Eu sou um deles. Sou um pequeno em meio a outros tantos pequenos. Alguns não pequenos, gigantes, frondosos, tais quais árvores centenárias que firmam presença sob a luz do sol através dos tempos. Sou grão em uma colagem mosaico que forma paisagem.
Sou um contador de histórias, na mais perfeita acepção do termo: vivo de contar e de inventá-las também, na maior parte das vezes. Um obcecado pelas relações humanas, pelos fatos que elas provocam. Pelas transformações que elas são capazes de induzir no próprio meio em que acontecem.
Mas como explicar o contraditório de dizer que as relações humanas são tão interessantes ao passo em que o mundo real, o mundo em que elas vivem, é tão apático e pouco atraente? Talvez por que a fantasia seja a encarregada de pincelar as cores que darão charme a um mundo desbotado, monocromático. Eu sempre preferi a fantasia. A realidade é mãe severa, dura de coração, enquanto a fantasia é mãe que cuida, que zela, que ri das travessuras do filho. Acho que por isso dou o braço a uma, mas é no colo da outra que eu pulo.
Contar histórias é um dom. É dádiva. É o único momento em que se sente ungido. Deixa-se de viver a própria vida para viver a vida de outros, de muitos... São personagens que nos arrebatam com uma paixão incrível e visceral. Noites inteiras são perdidas em uma incansável luta de somar pedaços que formarão uma estrada vez linha reta, vez sinuosa. Não se consegue pensar em mais nada que não o futuro daqueles seres que parecem sair do seu imaginário para te derrubarem da cama e eles sim adormecerem por ali, plenos de toda existência.
Penso que o contador de histórias é alguém que se propõe a passar o resto de sua vida a juntar letras que serão lidas, ouvidas, assistidas ou quem sabe até sonhadas por um outro alguém. É um sacerdócio prazeroso, sem crime, sem castigo, sem absolvição, sem desculpas ou justificativas por que habitamos o limbo das ideias. É um lugar mágico e praticamente espiritual de onde jamais pode brotar qualquer impureza.
Lembro de cada um que me apresentou as ferramentas que hoje uso para o meu ofício. Sim, eles são chamados de professores. Eles me apresentaram as letras, as frases, as palavras cheias de significados. Mas na minha visão, eles me apresentaram bem mais do que isso. Apresentaram-me um navio prestes a deslizar para um oceano imenso. De onde não se volta, mas se manda notícias a todo momento.
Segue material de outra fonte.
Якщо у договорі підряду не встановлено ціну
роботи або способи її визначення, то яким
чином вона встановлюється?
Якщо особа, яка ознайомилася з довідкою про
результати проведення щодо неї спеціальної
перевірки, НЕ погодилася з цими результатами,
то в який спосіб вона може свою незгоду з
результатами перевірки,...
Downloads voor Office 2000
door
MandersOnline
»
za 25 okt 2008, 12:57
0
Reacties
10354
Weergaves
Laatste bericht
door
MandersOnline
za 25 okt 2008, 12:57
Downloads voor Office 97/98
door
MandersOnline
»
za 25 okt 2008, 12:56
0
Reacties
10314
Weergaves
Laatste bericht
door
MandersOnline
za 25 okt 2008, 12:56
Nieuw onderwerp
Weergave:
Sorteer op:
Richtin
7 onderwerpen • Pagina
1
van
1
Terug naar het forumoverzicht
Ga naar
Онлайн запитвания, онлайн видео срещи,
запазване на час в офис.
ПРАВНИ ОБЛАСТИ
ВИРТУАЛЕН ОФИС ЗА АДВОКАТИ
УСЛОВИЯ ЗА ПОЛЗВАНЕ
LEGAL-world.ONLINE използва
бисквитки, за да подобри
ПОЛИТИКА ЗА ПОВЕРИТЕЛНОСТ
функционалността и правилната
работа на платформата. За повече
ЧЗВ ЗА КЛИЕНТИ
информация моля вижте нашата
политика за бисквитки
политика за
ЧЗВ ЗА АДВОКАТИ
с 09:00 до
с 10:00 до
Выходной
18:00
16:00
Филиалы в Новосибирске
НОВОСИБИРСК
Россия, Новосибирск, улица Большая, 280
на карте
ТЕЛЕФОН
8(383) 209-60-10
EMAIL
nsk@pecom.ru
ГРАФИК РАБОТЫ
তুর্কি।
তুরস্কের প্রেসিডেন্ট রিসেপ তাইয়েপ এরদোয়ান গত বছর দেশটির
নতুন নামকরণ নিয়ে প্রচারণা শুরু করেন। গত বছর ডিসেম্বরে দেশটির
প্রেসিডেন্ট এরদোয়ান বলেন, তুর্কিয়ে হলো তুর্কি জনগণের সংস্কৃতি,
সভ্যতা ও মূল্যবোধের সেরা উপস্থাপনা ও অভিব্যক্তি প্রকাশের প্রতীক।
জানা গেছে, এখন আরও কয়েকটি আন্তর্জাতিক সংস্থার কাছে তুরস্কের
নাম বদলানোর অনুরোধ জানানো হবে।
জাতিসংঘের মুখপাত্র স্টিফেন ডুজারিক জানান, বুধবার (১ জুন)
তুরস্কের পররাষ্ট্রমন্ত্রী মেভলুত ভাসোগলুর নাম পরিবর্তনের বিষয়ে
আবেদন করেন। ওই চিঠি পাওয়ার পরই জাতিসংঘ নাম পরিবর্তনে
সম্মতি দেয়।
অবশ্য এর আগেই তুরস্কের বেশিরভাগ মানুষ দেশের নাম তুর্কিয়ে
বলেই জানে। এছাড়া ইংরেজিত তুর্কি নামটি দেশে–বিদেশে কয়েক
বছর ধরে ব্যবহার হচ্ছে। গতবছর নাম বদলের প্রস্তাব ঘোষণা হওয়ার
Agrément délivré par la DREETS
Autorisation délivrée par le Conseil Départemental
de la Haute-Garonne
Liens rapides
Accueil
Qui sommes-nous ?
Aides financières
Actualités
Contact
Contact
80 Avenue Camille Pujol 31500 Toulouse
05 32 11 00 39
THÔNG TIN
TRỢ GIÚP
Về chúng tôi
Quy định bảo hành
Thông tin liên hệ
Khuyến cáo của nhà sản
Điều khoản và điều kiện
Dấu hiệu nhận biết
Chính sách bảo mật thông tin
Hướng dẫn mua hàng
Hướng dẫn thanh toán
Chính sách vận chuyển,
É gostoso estar aqui, escrevendo, dizendo, transmitindo clarões de pensamentos. Jogando com as palavras da mesma forma que elas jogam com as minhas emoções. E que emoções!
Nesse mundo de faz-de-conta tudo é permitido. As rédeas que a realidade me impõe são facilmente dribladas pela sedutora astúcia do imaginário. Ele é encantador. Envolvente. Um lord que se apresenta com capa e cartola, feito um ilusionista, e que me mostra possibilidades fantásticas. Ele me rouba o juízo e coloca sei lá o quê (mas que é muito bom) dentro da minha mente.
E se me perguntassem o porquê de existirmos, tenho certeza de que me fugiria uma resposta que convencesse a mim e ao outro. Acho que eu diria que existimos para tirar algo que sobra em um lugar para pôr em outro onde falta. Não dá para entender direito, eu sei, porém é mais ou menos isso. Talvez um Robin Hood da criação: tiramos do rico imaginário para dar onde falta à pobre realidade.
Fico tão emocionado em falar disso. É sério. É algo tão maravilhoso aos meus olhos, tão sublime, que chego a pensar que nenhum ser humano seria digno de receber essa incumbência. Não vou negar que surge um sofrimento, um percalço no caminho ora ou outra, mas não é de se admirar que nenhum de nós queira desistir, porque o caminhar compensa toda dor que possa surgir. É gostoso demais trilhar por um mundo que não me obriga à mediocridade simples do dia-a-dia.
Eu sou contador de histórias. Já falei, né? Pois é. Sou, mas não por que escolhi ser. Fui escolhido e isso sempre vai me bastar. Amém.